[Zeilen im Datensatz]:
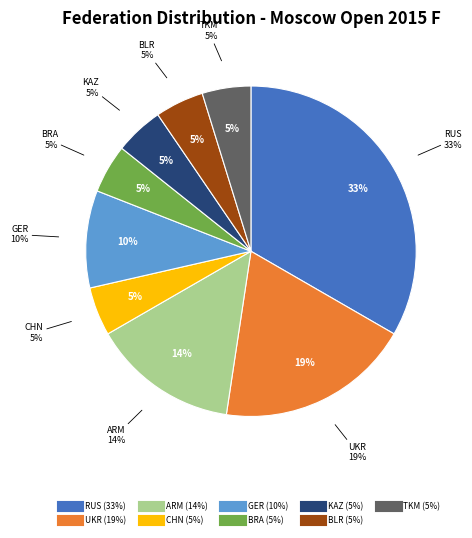

How many segments does this pie chart have?

9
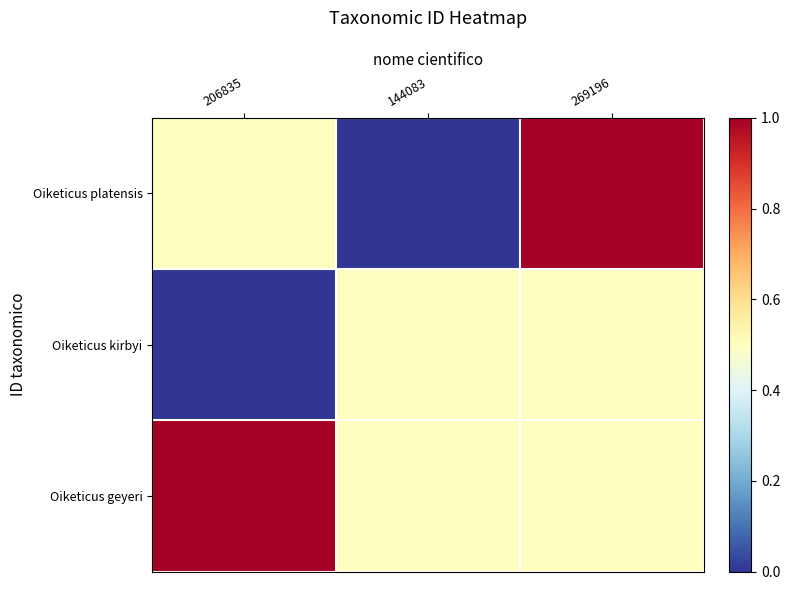

Which series has the largest total across all categories?

Oiketicus geyeri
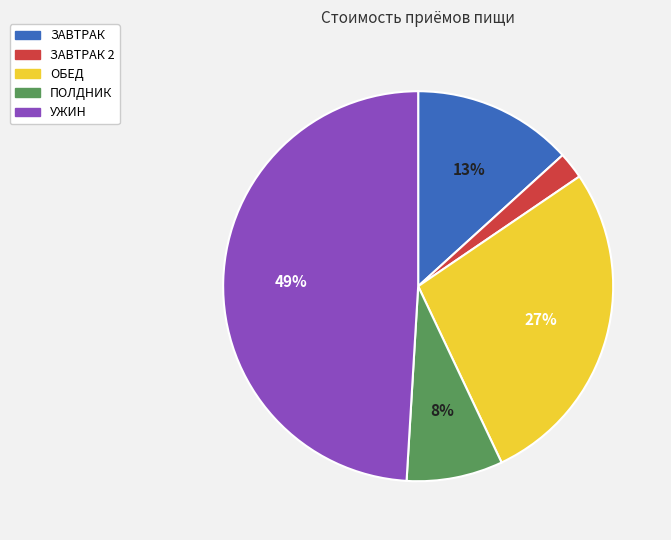

How many segments does this pie chart have?

5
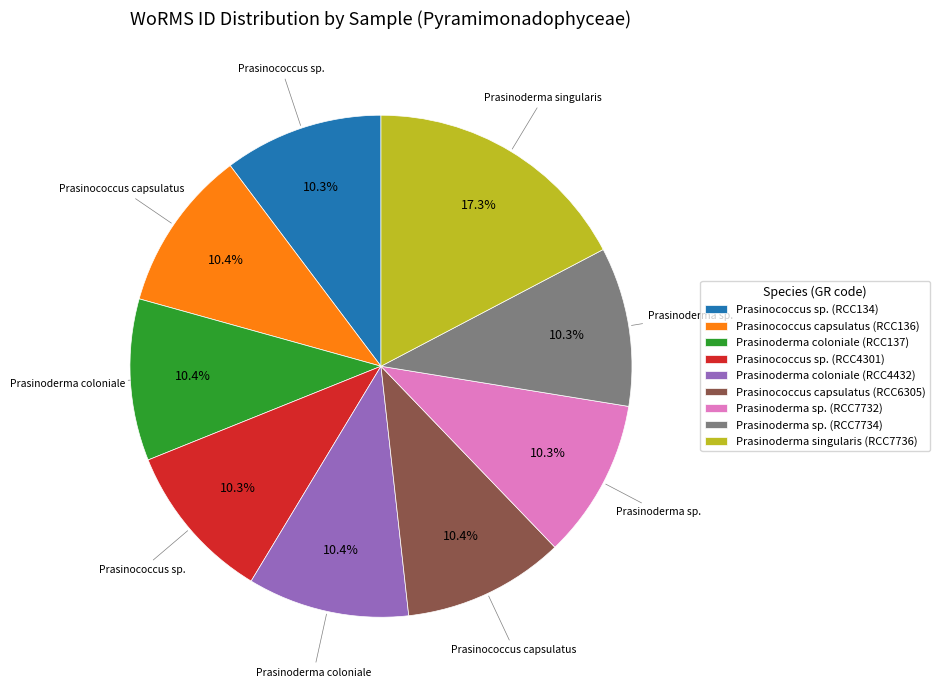

Is it true that Prasinoderma sp. (RCC7732) is 10% of the pie?

True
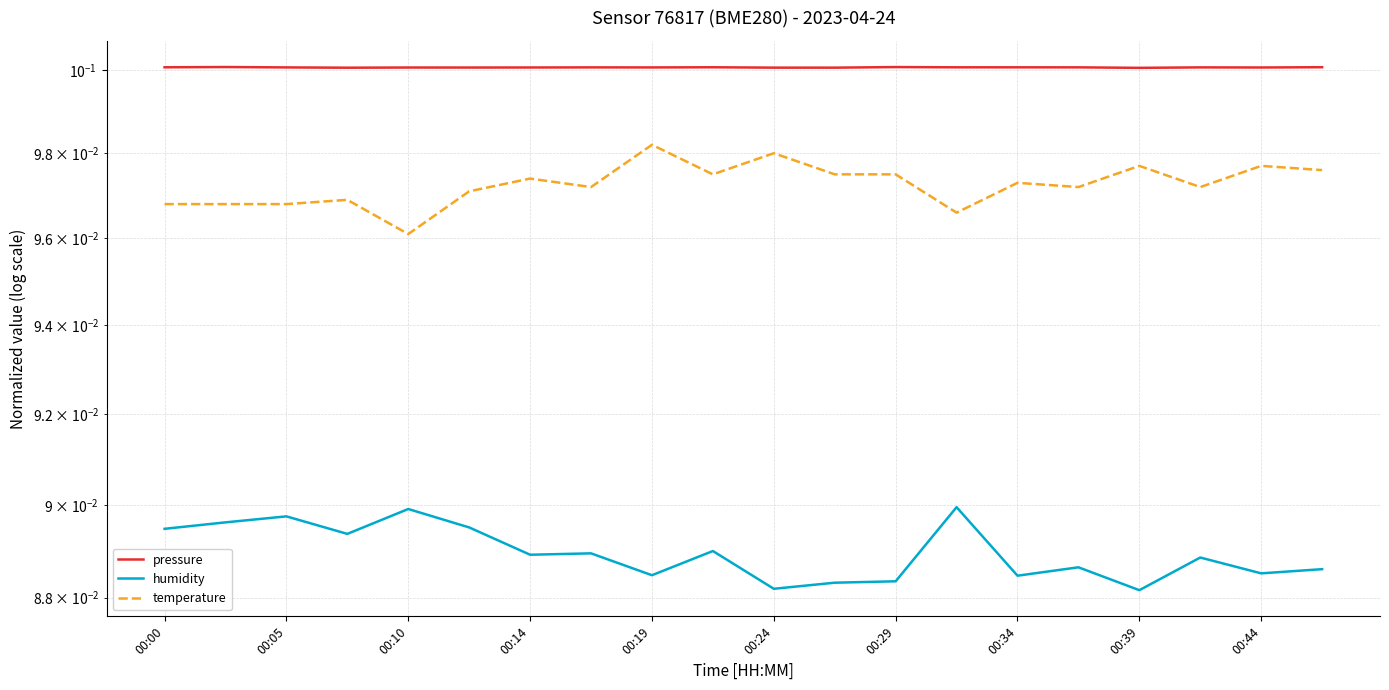

Rank the series at 00:00 from highest to lowest value.

pressure, temperature, humidity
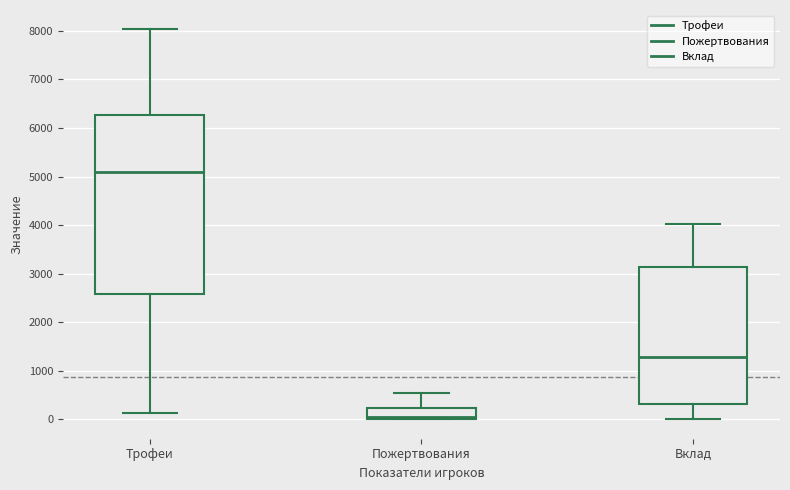

Which box has the lowest median line?

Пожертвования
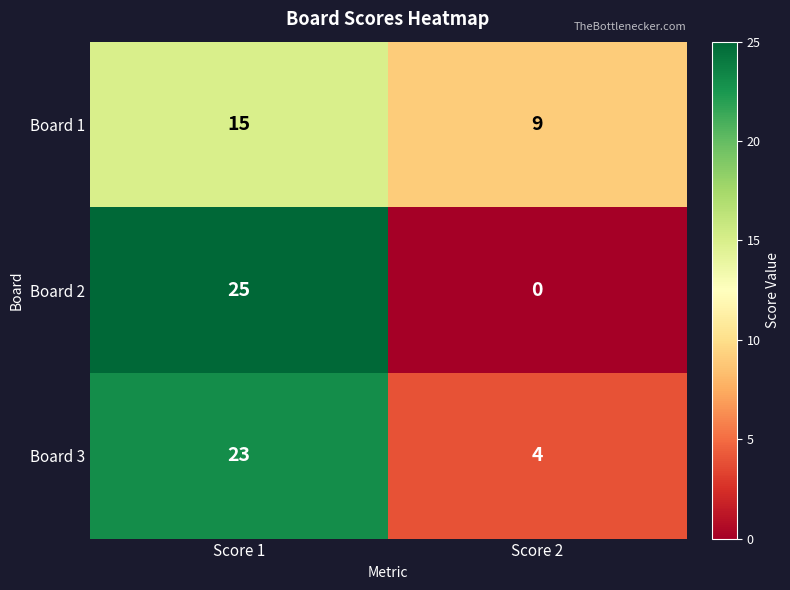

What is the highest value of the Board 2 series?

25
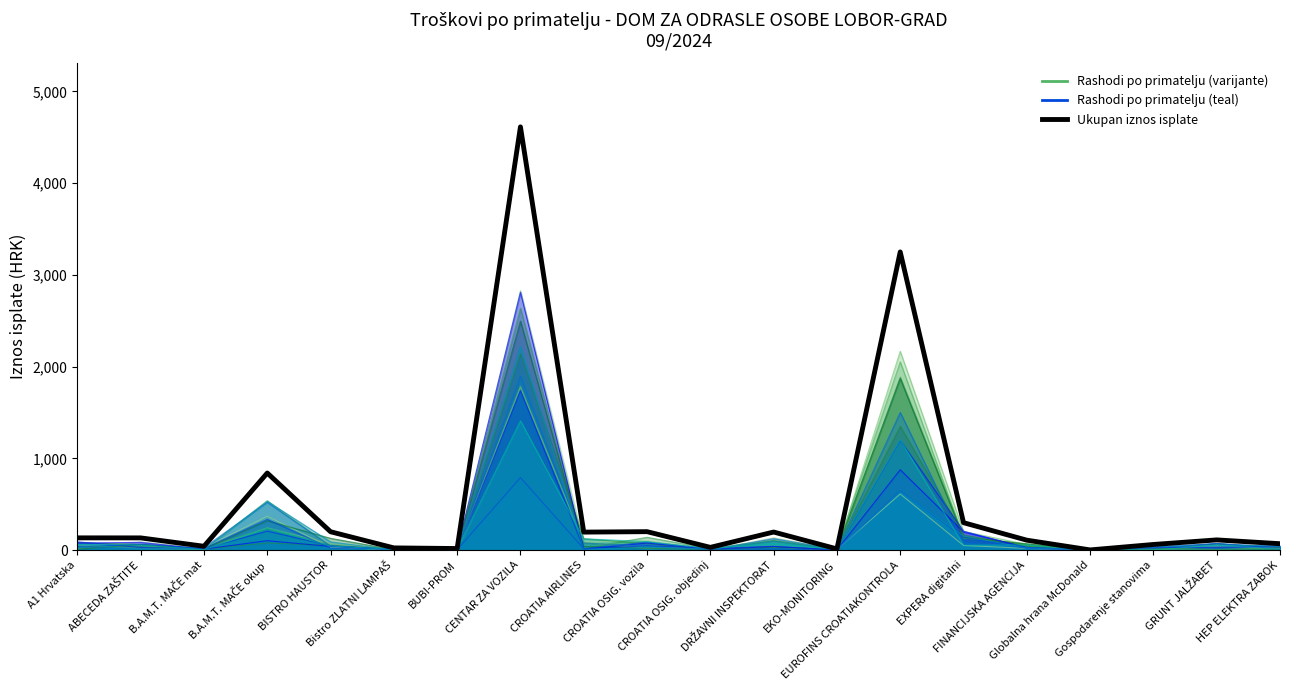

What is the difference between the values at B.A.M.T. MAČE mat and HEP ELEKTRA ZABOK?

27.9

[Zu erledigen]:
Suche in den Zeilen oben jede Zeile, in der das Wort „Which“ vorkommt, und schreibe sie vollständig ab.

[Ergebnis der Aufgabe]:
Which series has the largest total across all categories?
Which box has the lowest median line?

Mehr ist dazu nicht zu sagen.